Today I'm in a pissy mood. The house is a disaster: dog and cat hair everyfreakinwhere. Kitchen sinks needs a good Ajax scrubbing but somehow the new scrubber I bought a month ago has disappeared. No kitchen towels in the drawers. A half sheet of paper towel glued to the holder.
Someone washed the metal cake pan but neglected to dry it: It's rusted, really rusted. A thick orange edge surrounds all four corners. I'd rather throw the pan out than subject Self or family to some sort of rust poison that I haven't discovered yet on WebMD.
Dust on every surface. My allergies are screaming GET ME OUT OF THIS ENVIRONMENT.

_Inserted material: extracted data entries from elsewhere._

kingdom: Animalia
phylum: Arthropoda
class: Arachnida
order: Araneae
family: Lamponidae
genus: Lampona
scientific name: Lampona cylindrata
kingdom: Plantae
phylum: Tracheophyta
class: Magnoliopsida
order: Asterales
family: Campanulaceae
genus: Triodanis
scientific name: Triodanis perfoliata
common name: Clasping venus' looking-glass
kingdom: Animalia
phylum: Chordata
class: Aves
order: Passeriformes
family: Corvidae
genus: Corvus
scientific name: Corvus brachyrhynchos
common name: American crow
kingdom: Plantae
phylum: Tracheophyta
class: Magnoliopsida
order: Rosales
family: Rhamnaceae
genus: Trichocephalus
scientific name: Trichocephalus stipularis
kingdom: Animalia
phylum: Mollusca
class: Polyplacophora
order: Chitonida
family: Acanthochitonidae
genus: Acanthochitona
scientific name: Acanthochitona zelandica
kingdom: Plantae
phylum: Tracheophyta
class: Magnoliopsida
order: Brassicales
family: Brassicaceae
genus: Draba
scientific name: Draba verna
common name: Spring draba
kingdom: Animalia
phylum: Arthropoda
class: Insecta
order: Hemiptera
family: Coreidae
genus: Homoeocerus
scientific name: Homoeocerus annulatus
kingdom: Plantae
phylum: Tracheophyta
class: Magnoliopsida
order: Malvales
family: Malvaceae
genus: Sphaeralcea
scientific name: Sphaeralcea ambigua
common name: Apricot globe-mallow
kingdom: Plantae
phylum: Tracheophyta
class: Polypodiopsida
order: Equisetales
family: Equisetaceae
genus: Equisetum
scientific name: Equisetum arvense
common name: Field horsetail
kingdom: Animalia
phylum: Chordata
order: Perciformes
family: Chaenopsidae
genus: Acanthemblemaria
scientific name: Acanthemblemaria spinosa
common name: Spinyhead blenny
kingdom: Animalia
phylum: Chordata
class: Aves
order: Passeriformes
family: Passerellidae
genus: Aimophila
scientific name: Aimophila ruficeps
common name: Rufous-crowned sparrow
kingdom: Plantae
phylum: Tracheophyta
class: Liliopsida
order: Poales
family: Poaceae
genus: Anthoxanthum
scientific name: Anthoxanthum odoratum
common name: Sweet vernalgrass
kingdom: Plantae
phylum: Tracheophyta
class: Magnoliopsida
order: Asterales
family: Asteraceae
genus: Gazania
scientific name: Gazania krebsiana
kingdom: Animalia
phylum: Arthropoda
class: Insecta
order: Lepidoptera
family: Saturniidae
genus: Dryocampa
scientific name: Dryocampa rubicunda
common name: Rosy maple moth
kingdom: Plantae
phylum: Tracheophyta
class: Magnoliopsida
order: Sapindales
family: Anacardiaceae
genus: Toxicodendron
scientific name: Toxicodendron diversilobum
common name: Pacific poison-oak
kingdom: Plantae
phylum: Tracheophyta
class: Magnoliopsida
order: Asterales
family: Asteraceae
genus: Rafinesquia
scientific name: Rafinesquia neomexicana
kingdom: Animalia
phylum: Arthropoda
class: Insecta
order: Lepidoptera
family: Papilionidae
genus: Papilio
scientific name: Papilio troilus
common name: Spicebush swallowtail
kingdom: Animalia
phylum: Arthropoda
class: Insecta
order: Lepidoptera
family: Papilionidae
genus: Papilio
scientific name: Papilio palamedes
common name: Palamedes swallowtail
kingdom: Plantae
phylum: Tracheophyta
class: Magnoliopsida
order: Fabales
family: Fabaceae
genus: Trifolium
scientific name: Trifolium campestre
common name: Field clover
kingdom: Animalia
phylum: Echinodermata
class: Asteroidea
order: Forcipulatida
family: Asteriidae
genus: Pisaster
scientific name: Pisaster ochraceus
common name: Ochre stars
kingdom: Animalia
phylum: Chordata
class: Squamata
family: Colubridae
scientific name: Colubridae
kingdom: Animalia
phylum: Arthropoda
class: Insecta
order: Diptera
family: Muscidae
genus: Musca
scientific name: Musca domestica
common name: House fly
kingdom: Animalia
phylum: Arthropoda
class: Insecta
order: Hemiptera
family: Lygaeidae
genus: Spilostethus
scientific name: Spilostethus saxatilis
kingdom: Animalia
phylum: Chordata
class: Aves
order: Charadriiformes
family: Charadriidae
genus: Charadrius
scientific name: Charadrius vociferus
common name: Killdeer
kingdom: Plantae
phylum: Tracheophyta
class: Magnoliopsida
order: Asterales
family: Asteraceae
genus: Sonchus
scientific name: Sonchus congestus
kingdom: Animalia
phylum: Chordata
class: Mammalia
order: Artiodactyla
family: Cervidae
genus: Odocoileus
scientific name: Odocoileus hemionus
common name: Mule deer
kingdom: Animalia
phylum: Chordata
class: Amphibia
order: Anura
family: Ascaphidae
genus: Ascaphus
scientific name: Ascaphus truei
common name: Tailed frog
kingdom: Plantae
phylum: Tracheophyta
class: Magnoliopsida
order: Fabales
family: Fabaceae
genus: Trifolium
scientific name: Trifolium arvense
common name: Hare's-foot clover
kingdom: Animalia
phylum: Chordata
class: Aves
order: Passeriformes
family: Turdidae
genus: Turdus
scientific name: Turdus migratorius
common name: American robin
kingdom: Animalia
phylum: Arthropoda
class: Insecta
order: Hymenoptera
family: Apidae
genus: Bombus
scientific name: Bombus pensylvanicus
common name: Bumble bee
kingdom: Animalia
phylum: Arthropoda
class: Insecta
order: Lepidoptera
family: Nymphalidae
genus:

I get out of this environment only to escape to the front porch, where the green things grow; allergies send me back inside. Yesterday, I'd escaped to Border's to grade but my ADD kicked in and I was annoying even myself. Allergies were at bay but OCD cut loose.
"Grade three papers and then you can look at a magazine," I told myself. "Just three. C'mon, you can do it!"
Couldn't do three because I hadn't lined my coffee cup exactly ... where .... it .... should.... be.
Must grade two, or four, an even number. Yes. Then the magazine, something decorating related.
After four hours at the bookstore, I'd graded approximately thirteen essays and looked through a dozen magazines. Drunk two honey-cinnamon lattes. Eaten a bagel.
It's that time of the year when LifeFunk takes over. I'm in that end-of-year teaching zone: Summer's coming but it's not quite here.
"Give everyone an A," my husband says, satisfied with himself. "That's what I'd do."
1 comment:
I used to retreat to the bookstore for grading, too! AND I used to reward myself in just the same way.